Значит, Саша мне изменила? Саша?! Мне?! Что сделать с ней? Убить, развестись? Стой, стой, стой… Если Клишин соврал насчет твоего вечернего посещения, то почему он не мог насочинять, что переспал с Сашей? Значит, свою невиновность ты принимаешь за постулат, а ее - нет? Это подло. Надо спросить и все узнать у нее и вместе подумать, что мы можем противопоставить этому бредовому обвинению, вот и все. Рассказать все это беременной женщине? А если ей станет плохо, если что-то случится с ребенком? Но если меня посадят, будет еще хуже. Суд ей и ребенку не пережить, хватило первого мужа-убийцы. Можно подумать, что все, что с ней случается, - рок. Саша! Ей так досталось, столько пришлось пережить, а я поверил запискам какого-то сумасшедшего. Нет, надо выяснить все это сегодня и сейчас".

Он подошел к сосне, на которой висел умывальник, плеснул ледяной водой в лицо, стало полегче. Леонидов фыркнул, промокнул капли полотенцем и пошел искать жену.

Она сидела в саду на табуретке и грелась на солнышке, подставляя его лучам уже загорелое лицо и бледные плечи. Алексею были видны коричневые веснушки на ее щеках. Заглянув ей в лицо, он тихонько позвал:

- Саша!

Жена открыла глаза, улыбнулась ему, и Алексей уже без всяких слов поверил всему, что расскажет сейчас эта женщина. Потому что просто любил ее, и все.

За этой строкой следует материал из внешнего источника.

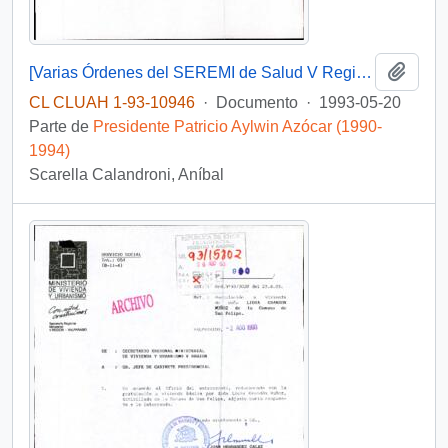
Añadi
[Varias Órdenes del SEREMI de Salud V Región]
CL CLUAH 1-93-10946
·
Documento
·
1993-05-20
Parte de
Presidente Patricio Aylwin Azócar (1990-
1994)
Scarella Calandroni, Aníbal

- Саша, у нас неприятности. Только не вздрагивай так и не переживай. Давай вместе подумаем, что делать, и расскажи мне, ради бога, правду.

- Правду? Какую правду?

- Про тебя и про Клишина.

- Про Пашу? А что случилось?

- Только спокойно. Знаешь, пришел тот капитан, Михин, он дал мне почитать несколько листков, в которых, - ты спокойнее только, - Клишин пишет, что переспал с тобой, а я, будто бы из ревности, задумал его отравить. И отравил.

Александра так возмутилась, что сначала даже не поняла, что мужа обвиняют в убийстве:

- Какая чушь! Клишин со мной переспал! Да я выгнала его, он тут бродил и лез со своими слюнявыми поцелуями! Тоже мне, неотразимый и всесильный! Что он себе вообразил?

- Саша, он много чего вообразил, возможно, из мести. Знаешь, как говорят: нет дыма без огня. Ты вчера так резко оборвала рассказ о нем, что я решил, что пламя все-таки было. Должна быть веская причина, чтобы оболгать человека. Чем ты ему насолила?

- Это обязательно нужно рассказывать?

- А тебе нужно, чтобы я сел в тюрьму?

- Ну хорошо. Давай пойдем сядем куда-нибудь в тень, у меня плечи сгорят.

- Посмотри, старая яблоня еще цветет, наверное, поздняя? - Алексей кивнул на завалившуюся набок яблоню с подпорками, окруженную вверху розовой душистой дымкой.

Они сели на лавочку, в тень. Саша вздохнула:

- До сих пор не верю, что Павел мог такую гадость про меня написать. Было бы из-за чего. Все, что у нас с ним было, - история такая давняя и детская, что просто смешно. Знаешь, не очень-то приятно вспоминать первую любовь, думаю, она никогда не бывает счастливой. В пятнадцать лет все слишком по-детски, делаешь кучу глупостей, веришь в то, что все чувства светлые, что будешь любить до гроба, а все кончается поцелуями на скамейке.

Я тебе рассказывала, что Пашу в школе девчонки доставали любовными записками и как он заявил, что пойдет на свидание только к девушке, способной написать что-то достойное, маленький литературный шедевр? Меня это задело, я разозлилась и написала.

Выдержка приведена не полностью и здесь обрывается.